> Text provided
Content starts

It marks Chile’s starkest rightward shift since the return to democracy. Markets took it as a deregulatory signal: the peso and equities firmed on expectations of looser labor rules, lower corporate taxes, and a law-and-order push aimed at crime and migration pressures that dominated the campaign.

Kast’s road to La Moneda ran straight through public anxiety about security and stagnant growth. His platform blended a pledge to “restore order” with promises to revive private investment, particularly around copper.

He also tempered some edges of prior campaigns to court center-right voters in a split Congress. The immediate post-election message was unity, but the political math ahead suggests incrementalism.

Still, Kast campaigned in the regional slipstream of leaders who built brands on security and deregulatory rhetoric. He has openly invoked El Salvador’s Nayib Bukele as a model on crime, and his comparisons to “tough on crime” governance resonated with Chileans frustrated by organized crime and migration shocks.

Argentina’s libertarian president Javier Milei promptly met Kast in Buenos Aires days after the vote, a snapshot of ideological alignment across the Andes. Even so, each faces different constraints at home.

That political backdrop naturally raises a crypto question: does a rightward turn put Chile on a Bukele-style path for Bitcoin?

The short answer from Chile’s institutions and market structure is no. The longer answer is more interesting and more globally relevant.

Chile is not El Salvador—and that’s the point

It’s tempting to reach for the El Salvador analogy. In 2021, President Nayib Bukele made Bitcoin legal tender, a first-of-its-kind political statement that still shapes headlines today.

Whatever you think of its outcomes, the move was top-down and symbolic. Chile’s path is likely to be bottom-up and technocratic, driven more by legal and technical constraints than politics.

Three anchors make Chile different. First, the central bank (BCCh) has spent recent years doing the opposite of crypto theater.

It has published sober CBDC analyses and implemented the Fintech Act’s open-finance regime alongside the Financial Market Commission (CMF). That kind of engagement signals caution, not sudden gambits like making crypto legal tender.

Second, the pension system towers over the local market. By the end of 2024, Chile’s pension funds held $186.4 billion.

By mid-2025, that figure climbed above $207 billion. By October, it had reached roughly $229.6 billion.

That’s $229.6 billion in assets that move only when governance, risk, custody, and valuation boxes are ticked. This is a system that absorbs new asset classes via regulated wrappers, not presidential tweets.

Third, Chilean tax and compliance rules already treat crypto like an income-taxable asset. That reinforces the idea that adoption will flow through formal intermediaries (brokers, funds, banks) rather than mandates at the checkout counter.

That’s the macro backdrop. It’s also why Mauricio Di Bartolomeo, the co-founder and CSO of Bitcoin lender Ledn, thinks Chile’s “crypto moment” won’t look anything like El Salvador’s or Argentina’s.

“I believe it is unlikely that the Chilean Central Bank and the new government will make an attempt to make Bitcoin legal tender in the country,” he tells us.

Content ends

> Requirement A
Reproduce the Chile and Bitcoin article from "Whatever you think" to "crypto legal tender.".
> Requirement B
Write the next part of the Chile and Bitcoin article, starting after its final sentence.
The material that comes next has no connection to the Chile and Bitcoin article.

> Dataset extract
Content starts

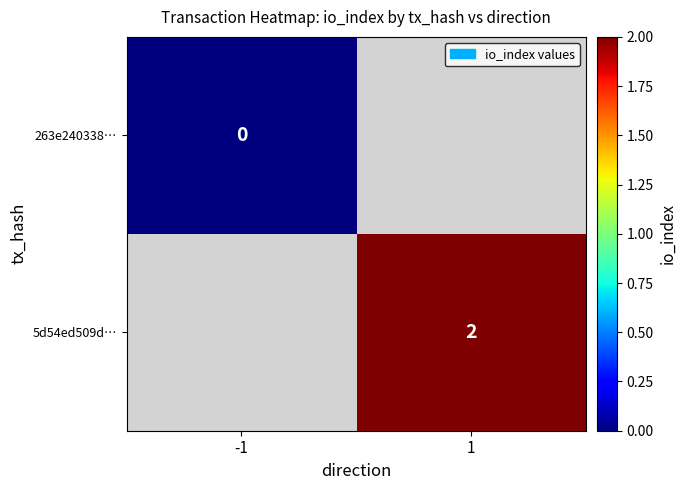

True or false: 5d54ed509d… has a value of 2 at 1.

True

Content ends

> Expected answer A
Whatever you think of its outcomes, the move was top-down and symbolic. Chile’s path is likely to be bottom-up and technocratic, driven more by legal and technical constraints than politics.

Three anchors make Chile different. First, the central bank (BCCh) has spent recent years doing the opposite of crypto theater.

It has published sober CBDC analyses and implemented the Fintech Act’s open-finance regime alongside the Financial Market Commission (CMF). That kind of engagement signals caution, not sudden gambits like making crypto legal tender.

> Expected answer B
The better fit, in his view, is incremental policy that normalizes usage. That could include de minimis tax relief for small transactions and clear permission for banks to offer custody and buy/sell services.

The goal is to let citizens and companies hold BTC locally without legal ambiguity.

Follow the rails: ETFs, bank custody, and (eventually) pensions

So what shows up first on the ground?

“Local ETF products that let regulated entities get exposure,” says Di Bartolomeo, pointing to the wave of spot Bitcoin ETFs abroad as a template.

In the US, BlackRock’s iShares Bitcoin Trust (IBIT) kicked off trading in January 2024 and quickly turned the asset into portfolio-grade exposure for traditional institutions. Chile doesn’t need to reinvent the wheel; it needs to translate it into local wrappers and distribution.

From there, the gating factor is bank rails. If the central bank and CMF establish a clear permission set for bank-level custody and facilitation, everyday access follows.

That includes brokerage integration, discretionary portfolio sleeves, collateralized lending, and corporate treasury programs that can hold and hedge.

Chile has been methodical about building those frameworks via the Fintech Act (Law 21,521) and the Open Finance System regulation issued in mid-2024. That foundation enables banks to add new services without breaking risk controls.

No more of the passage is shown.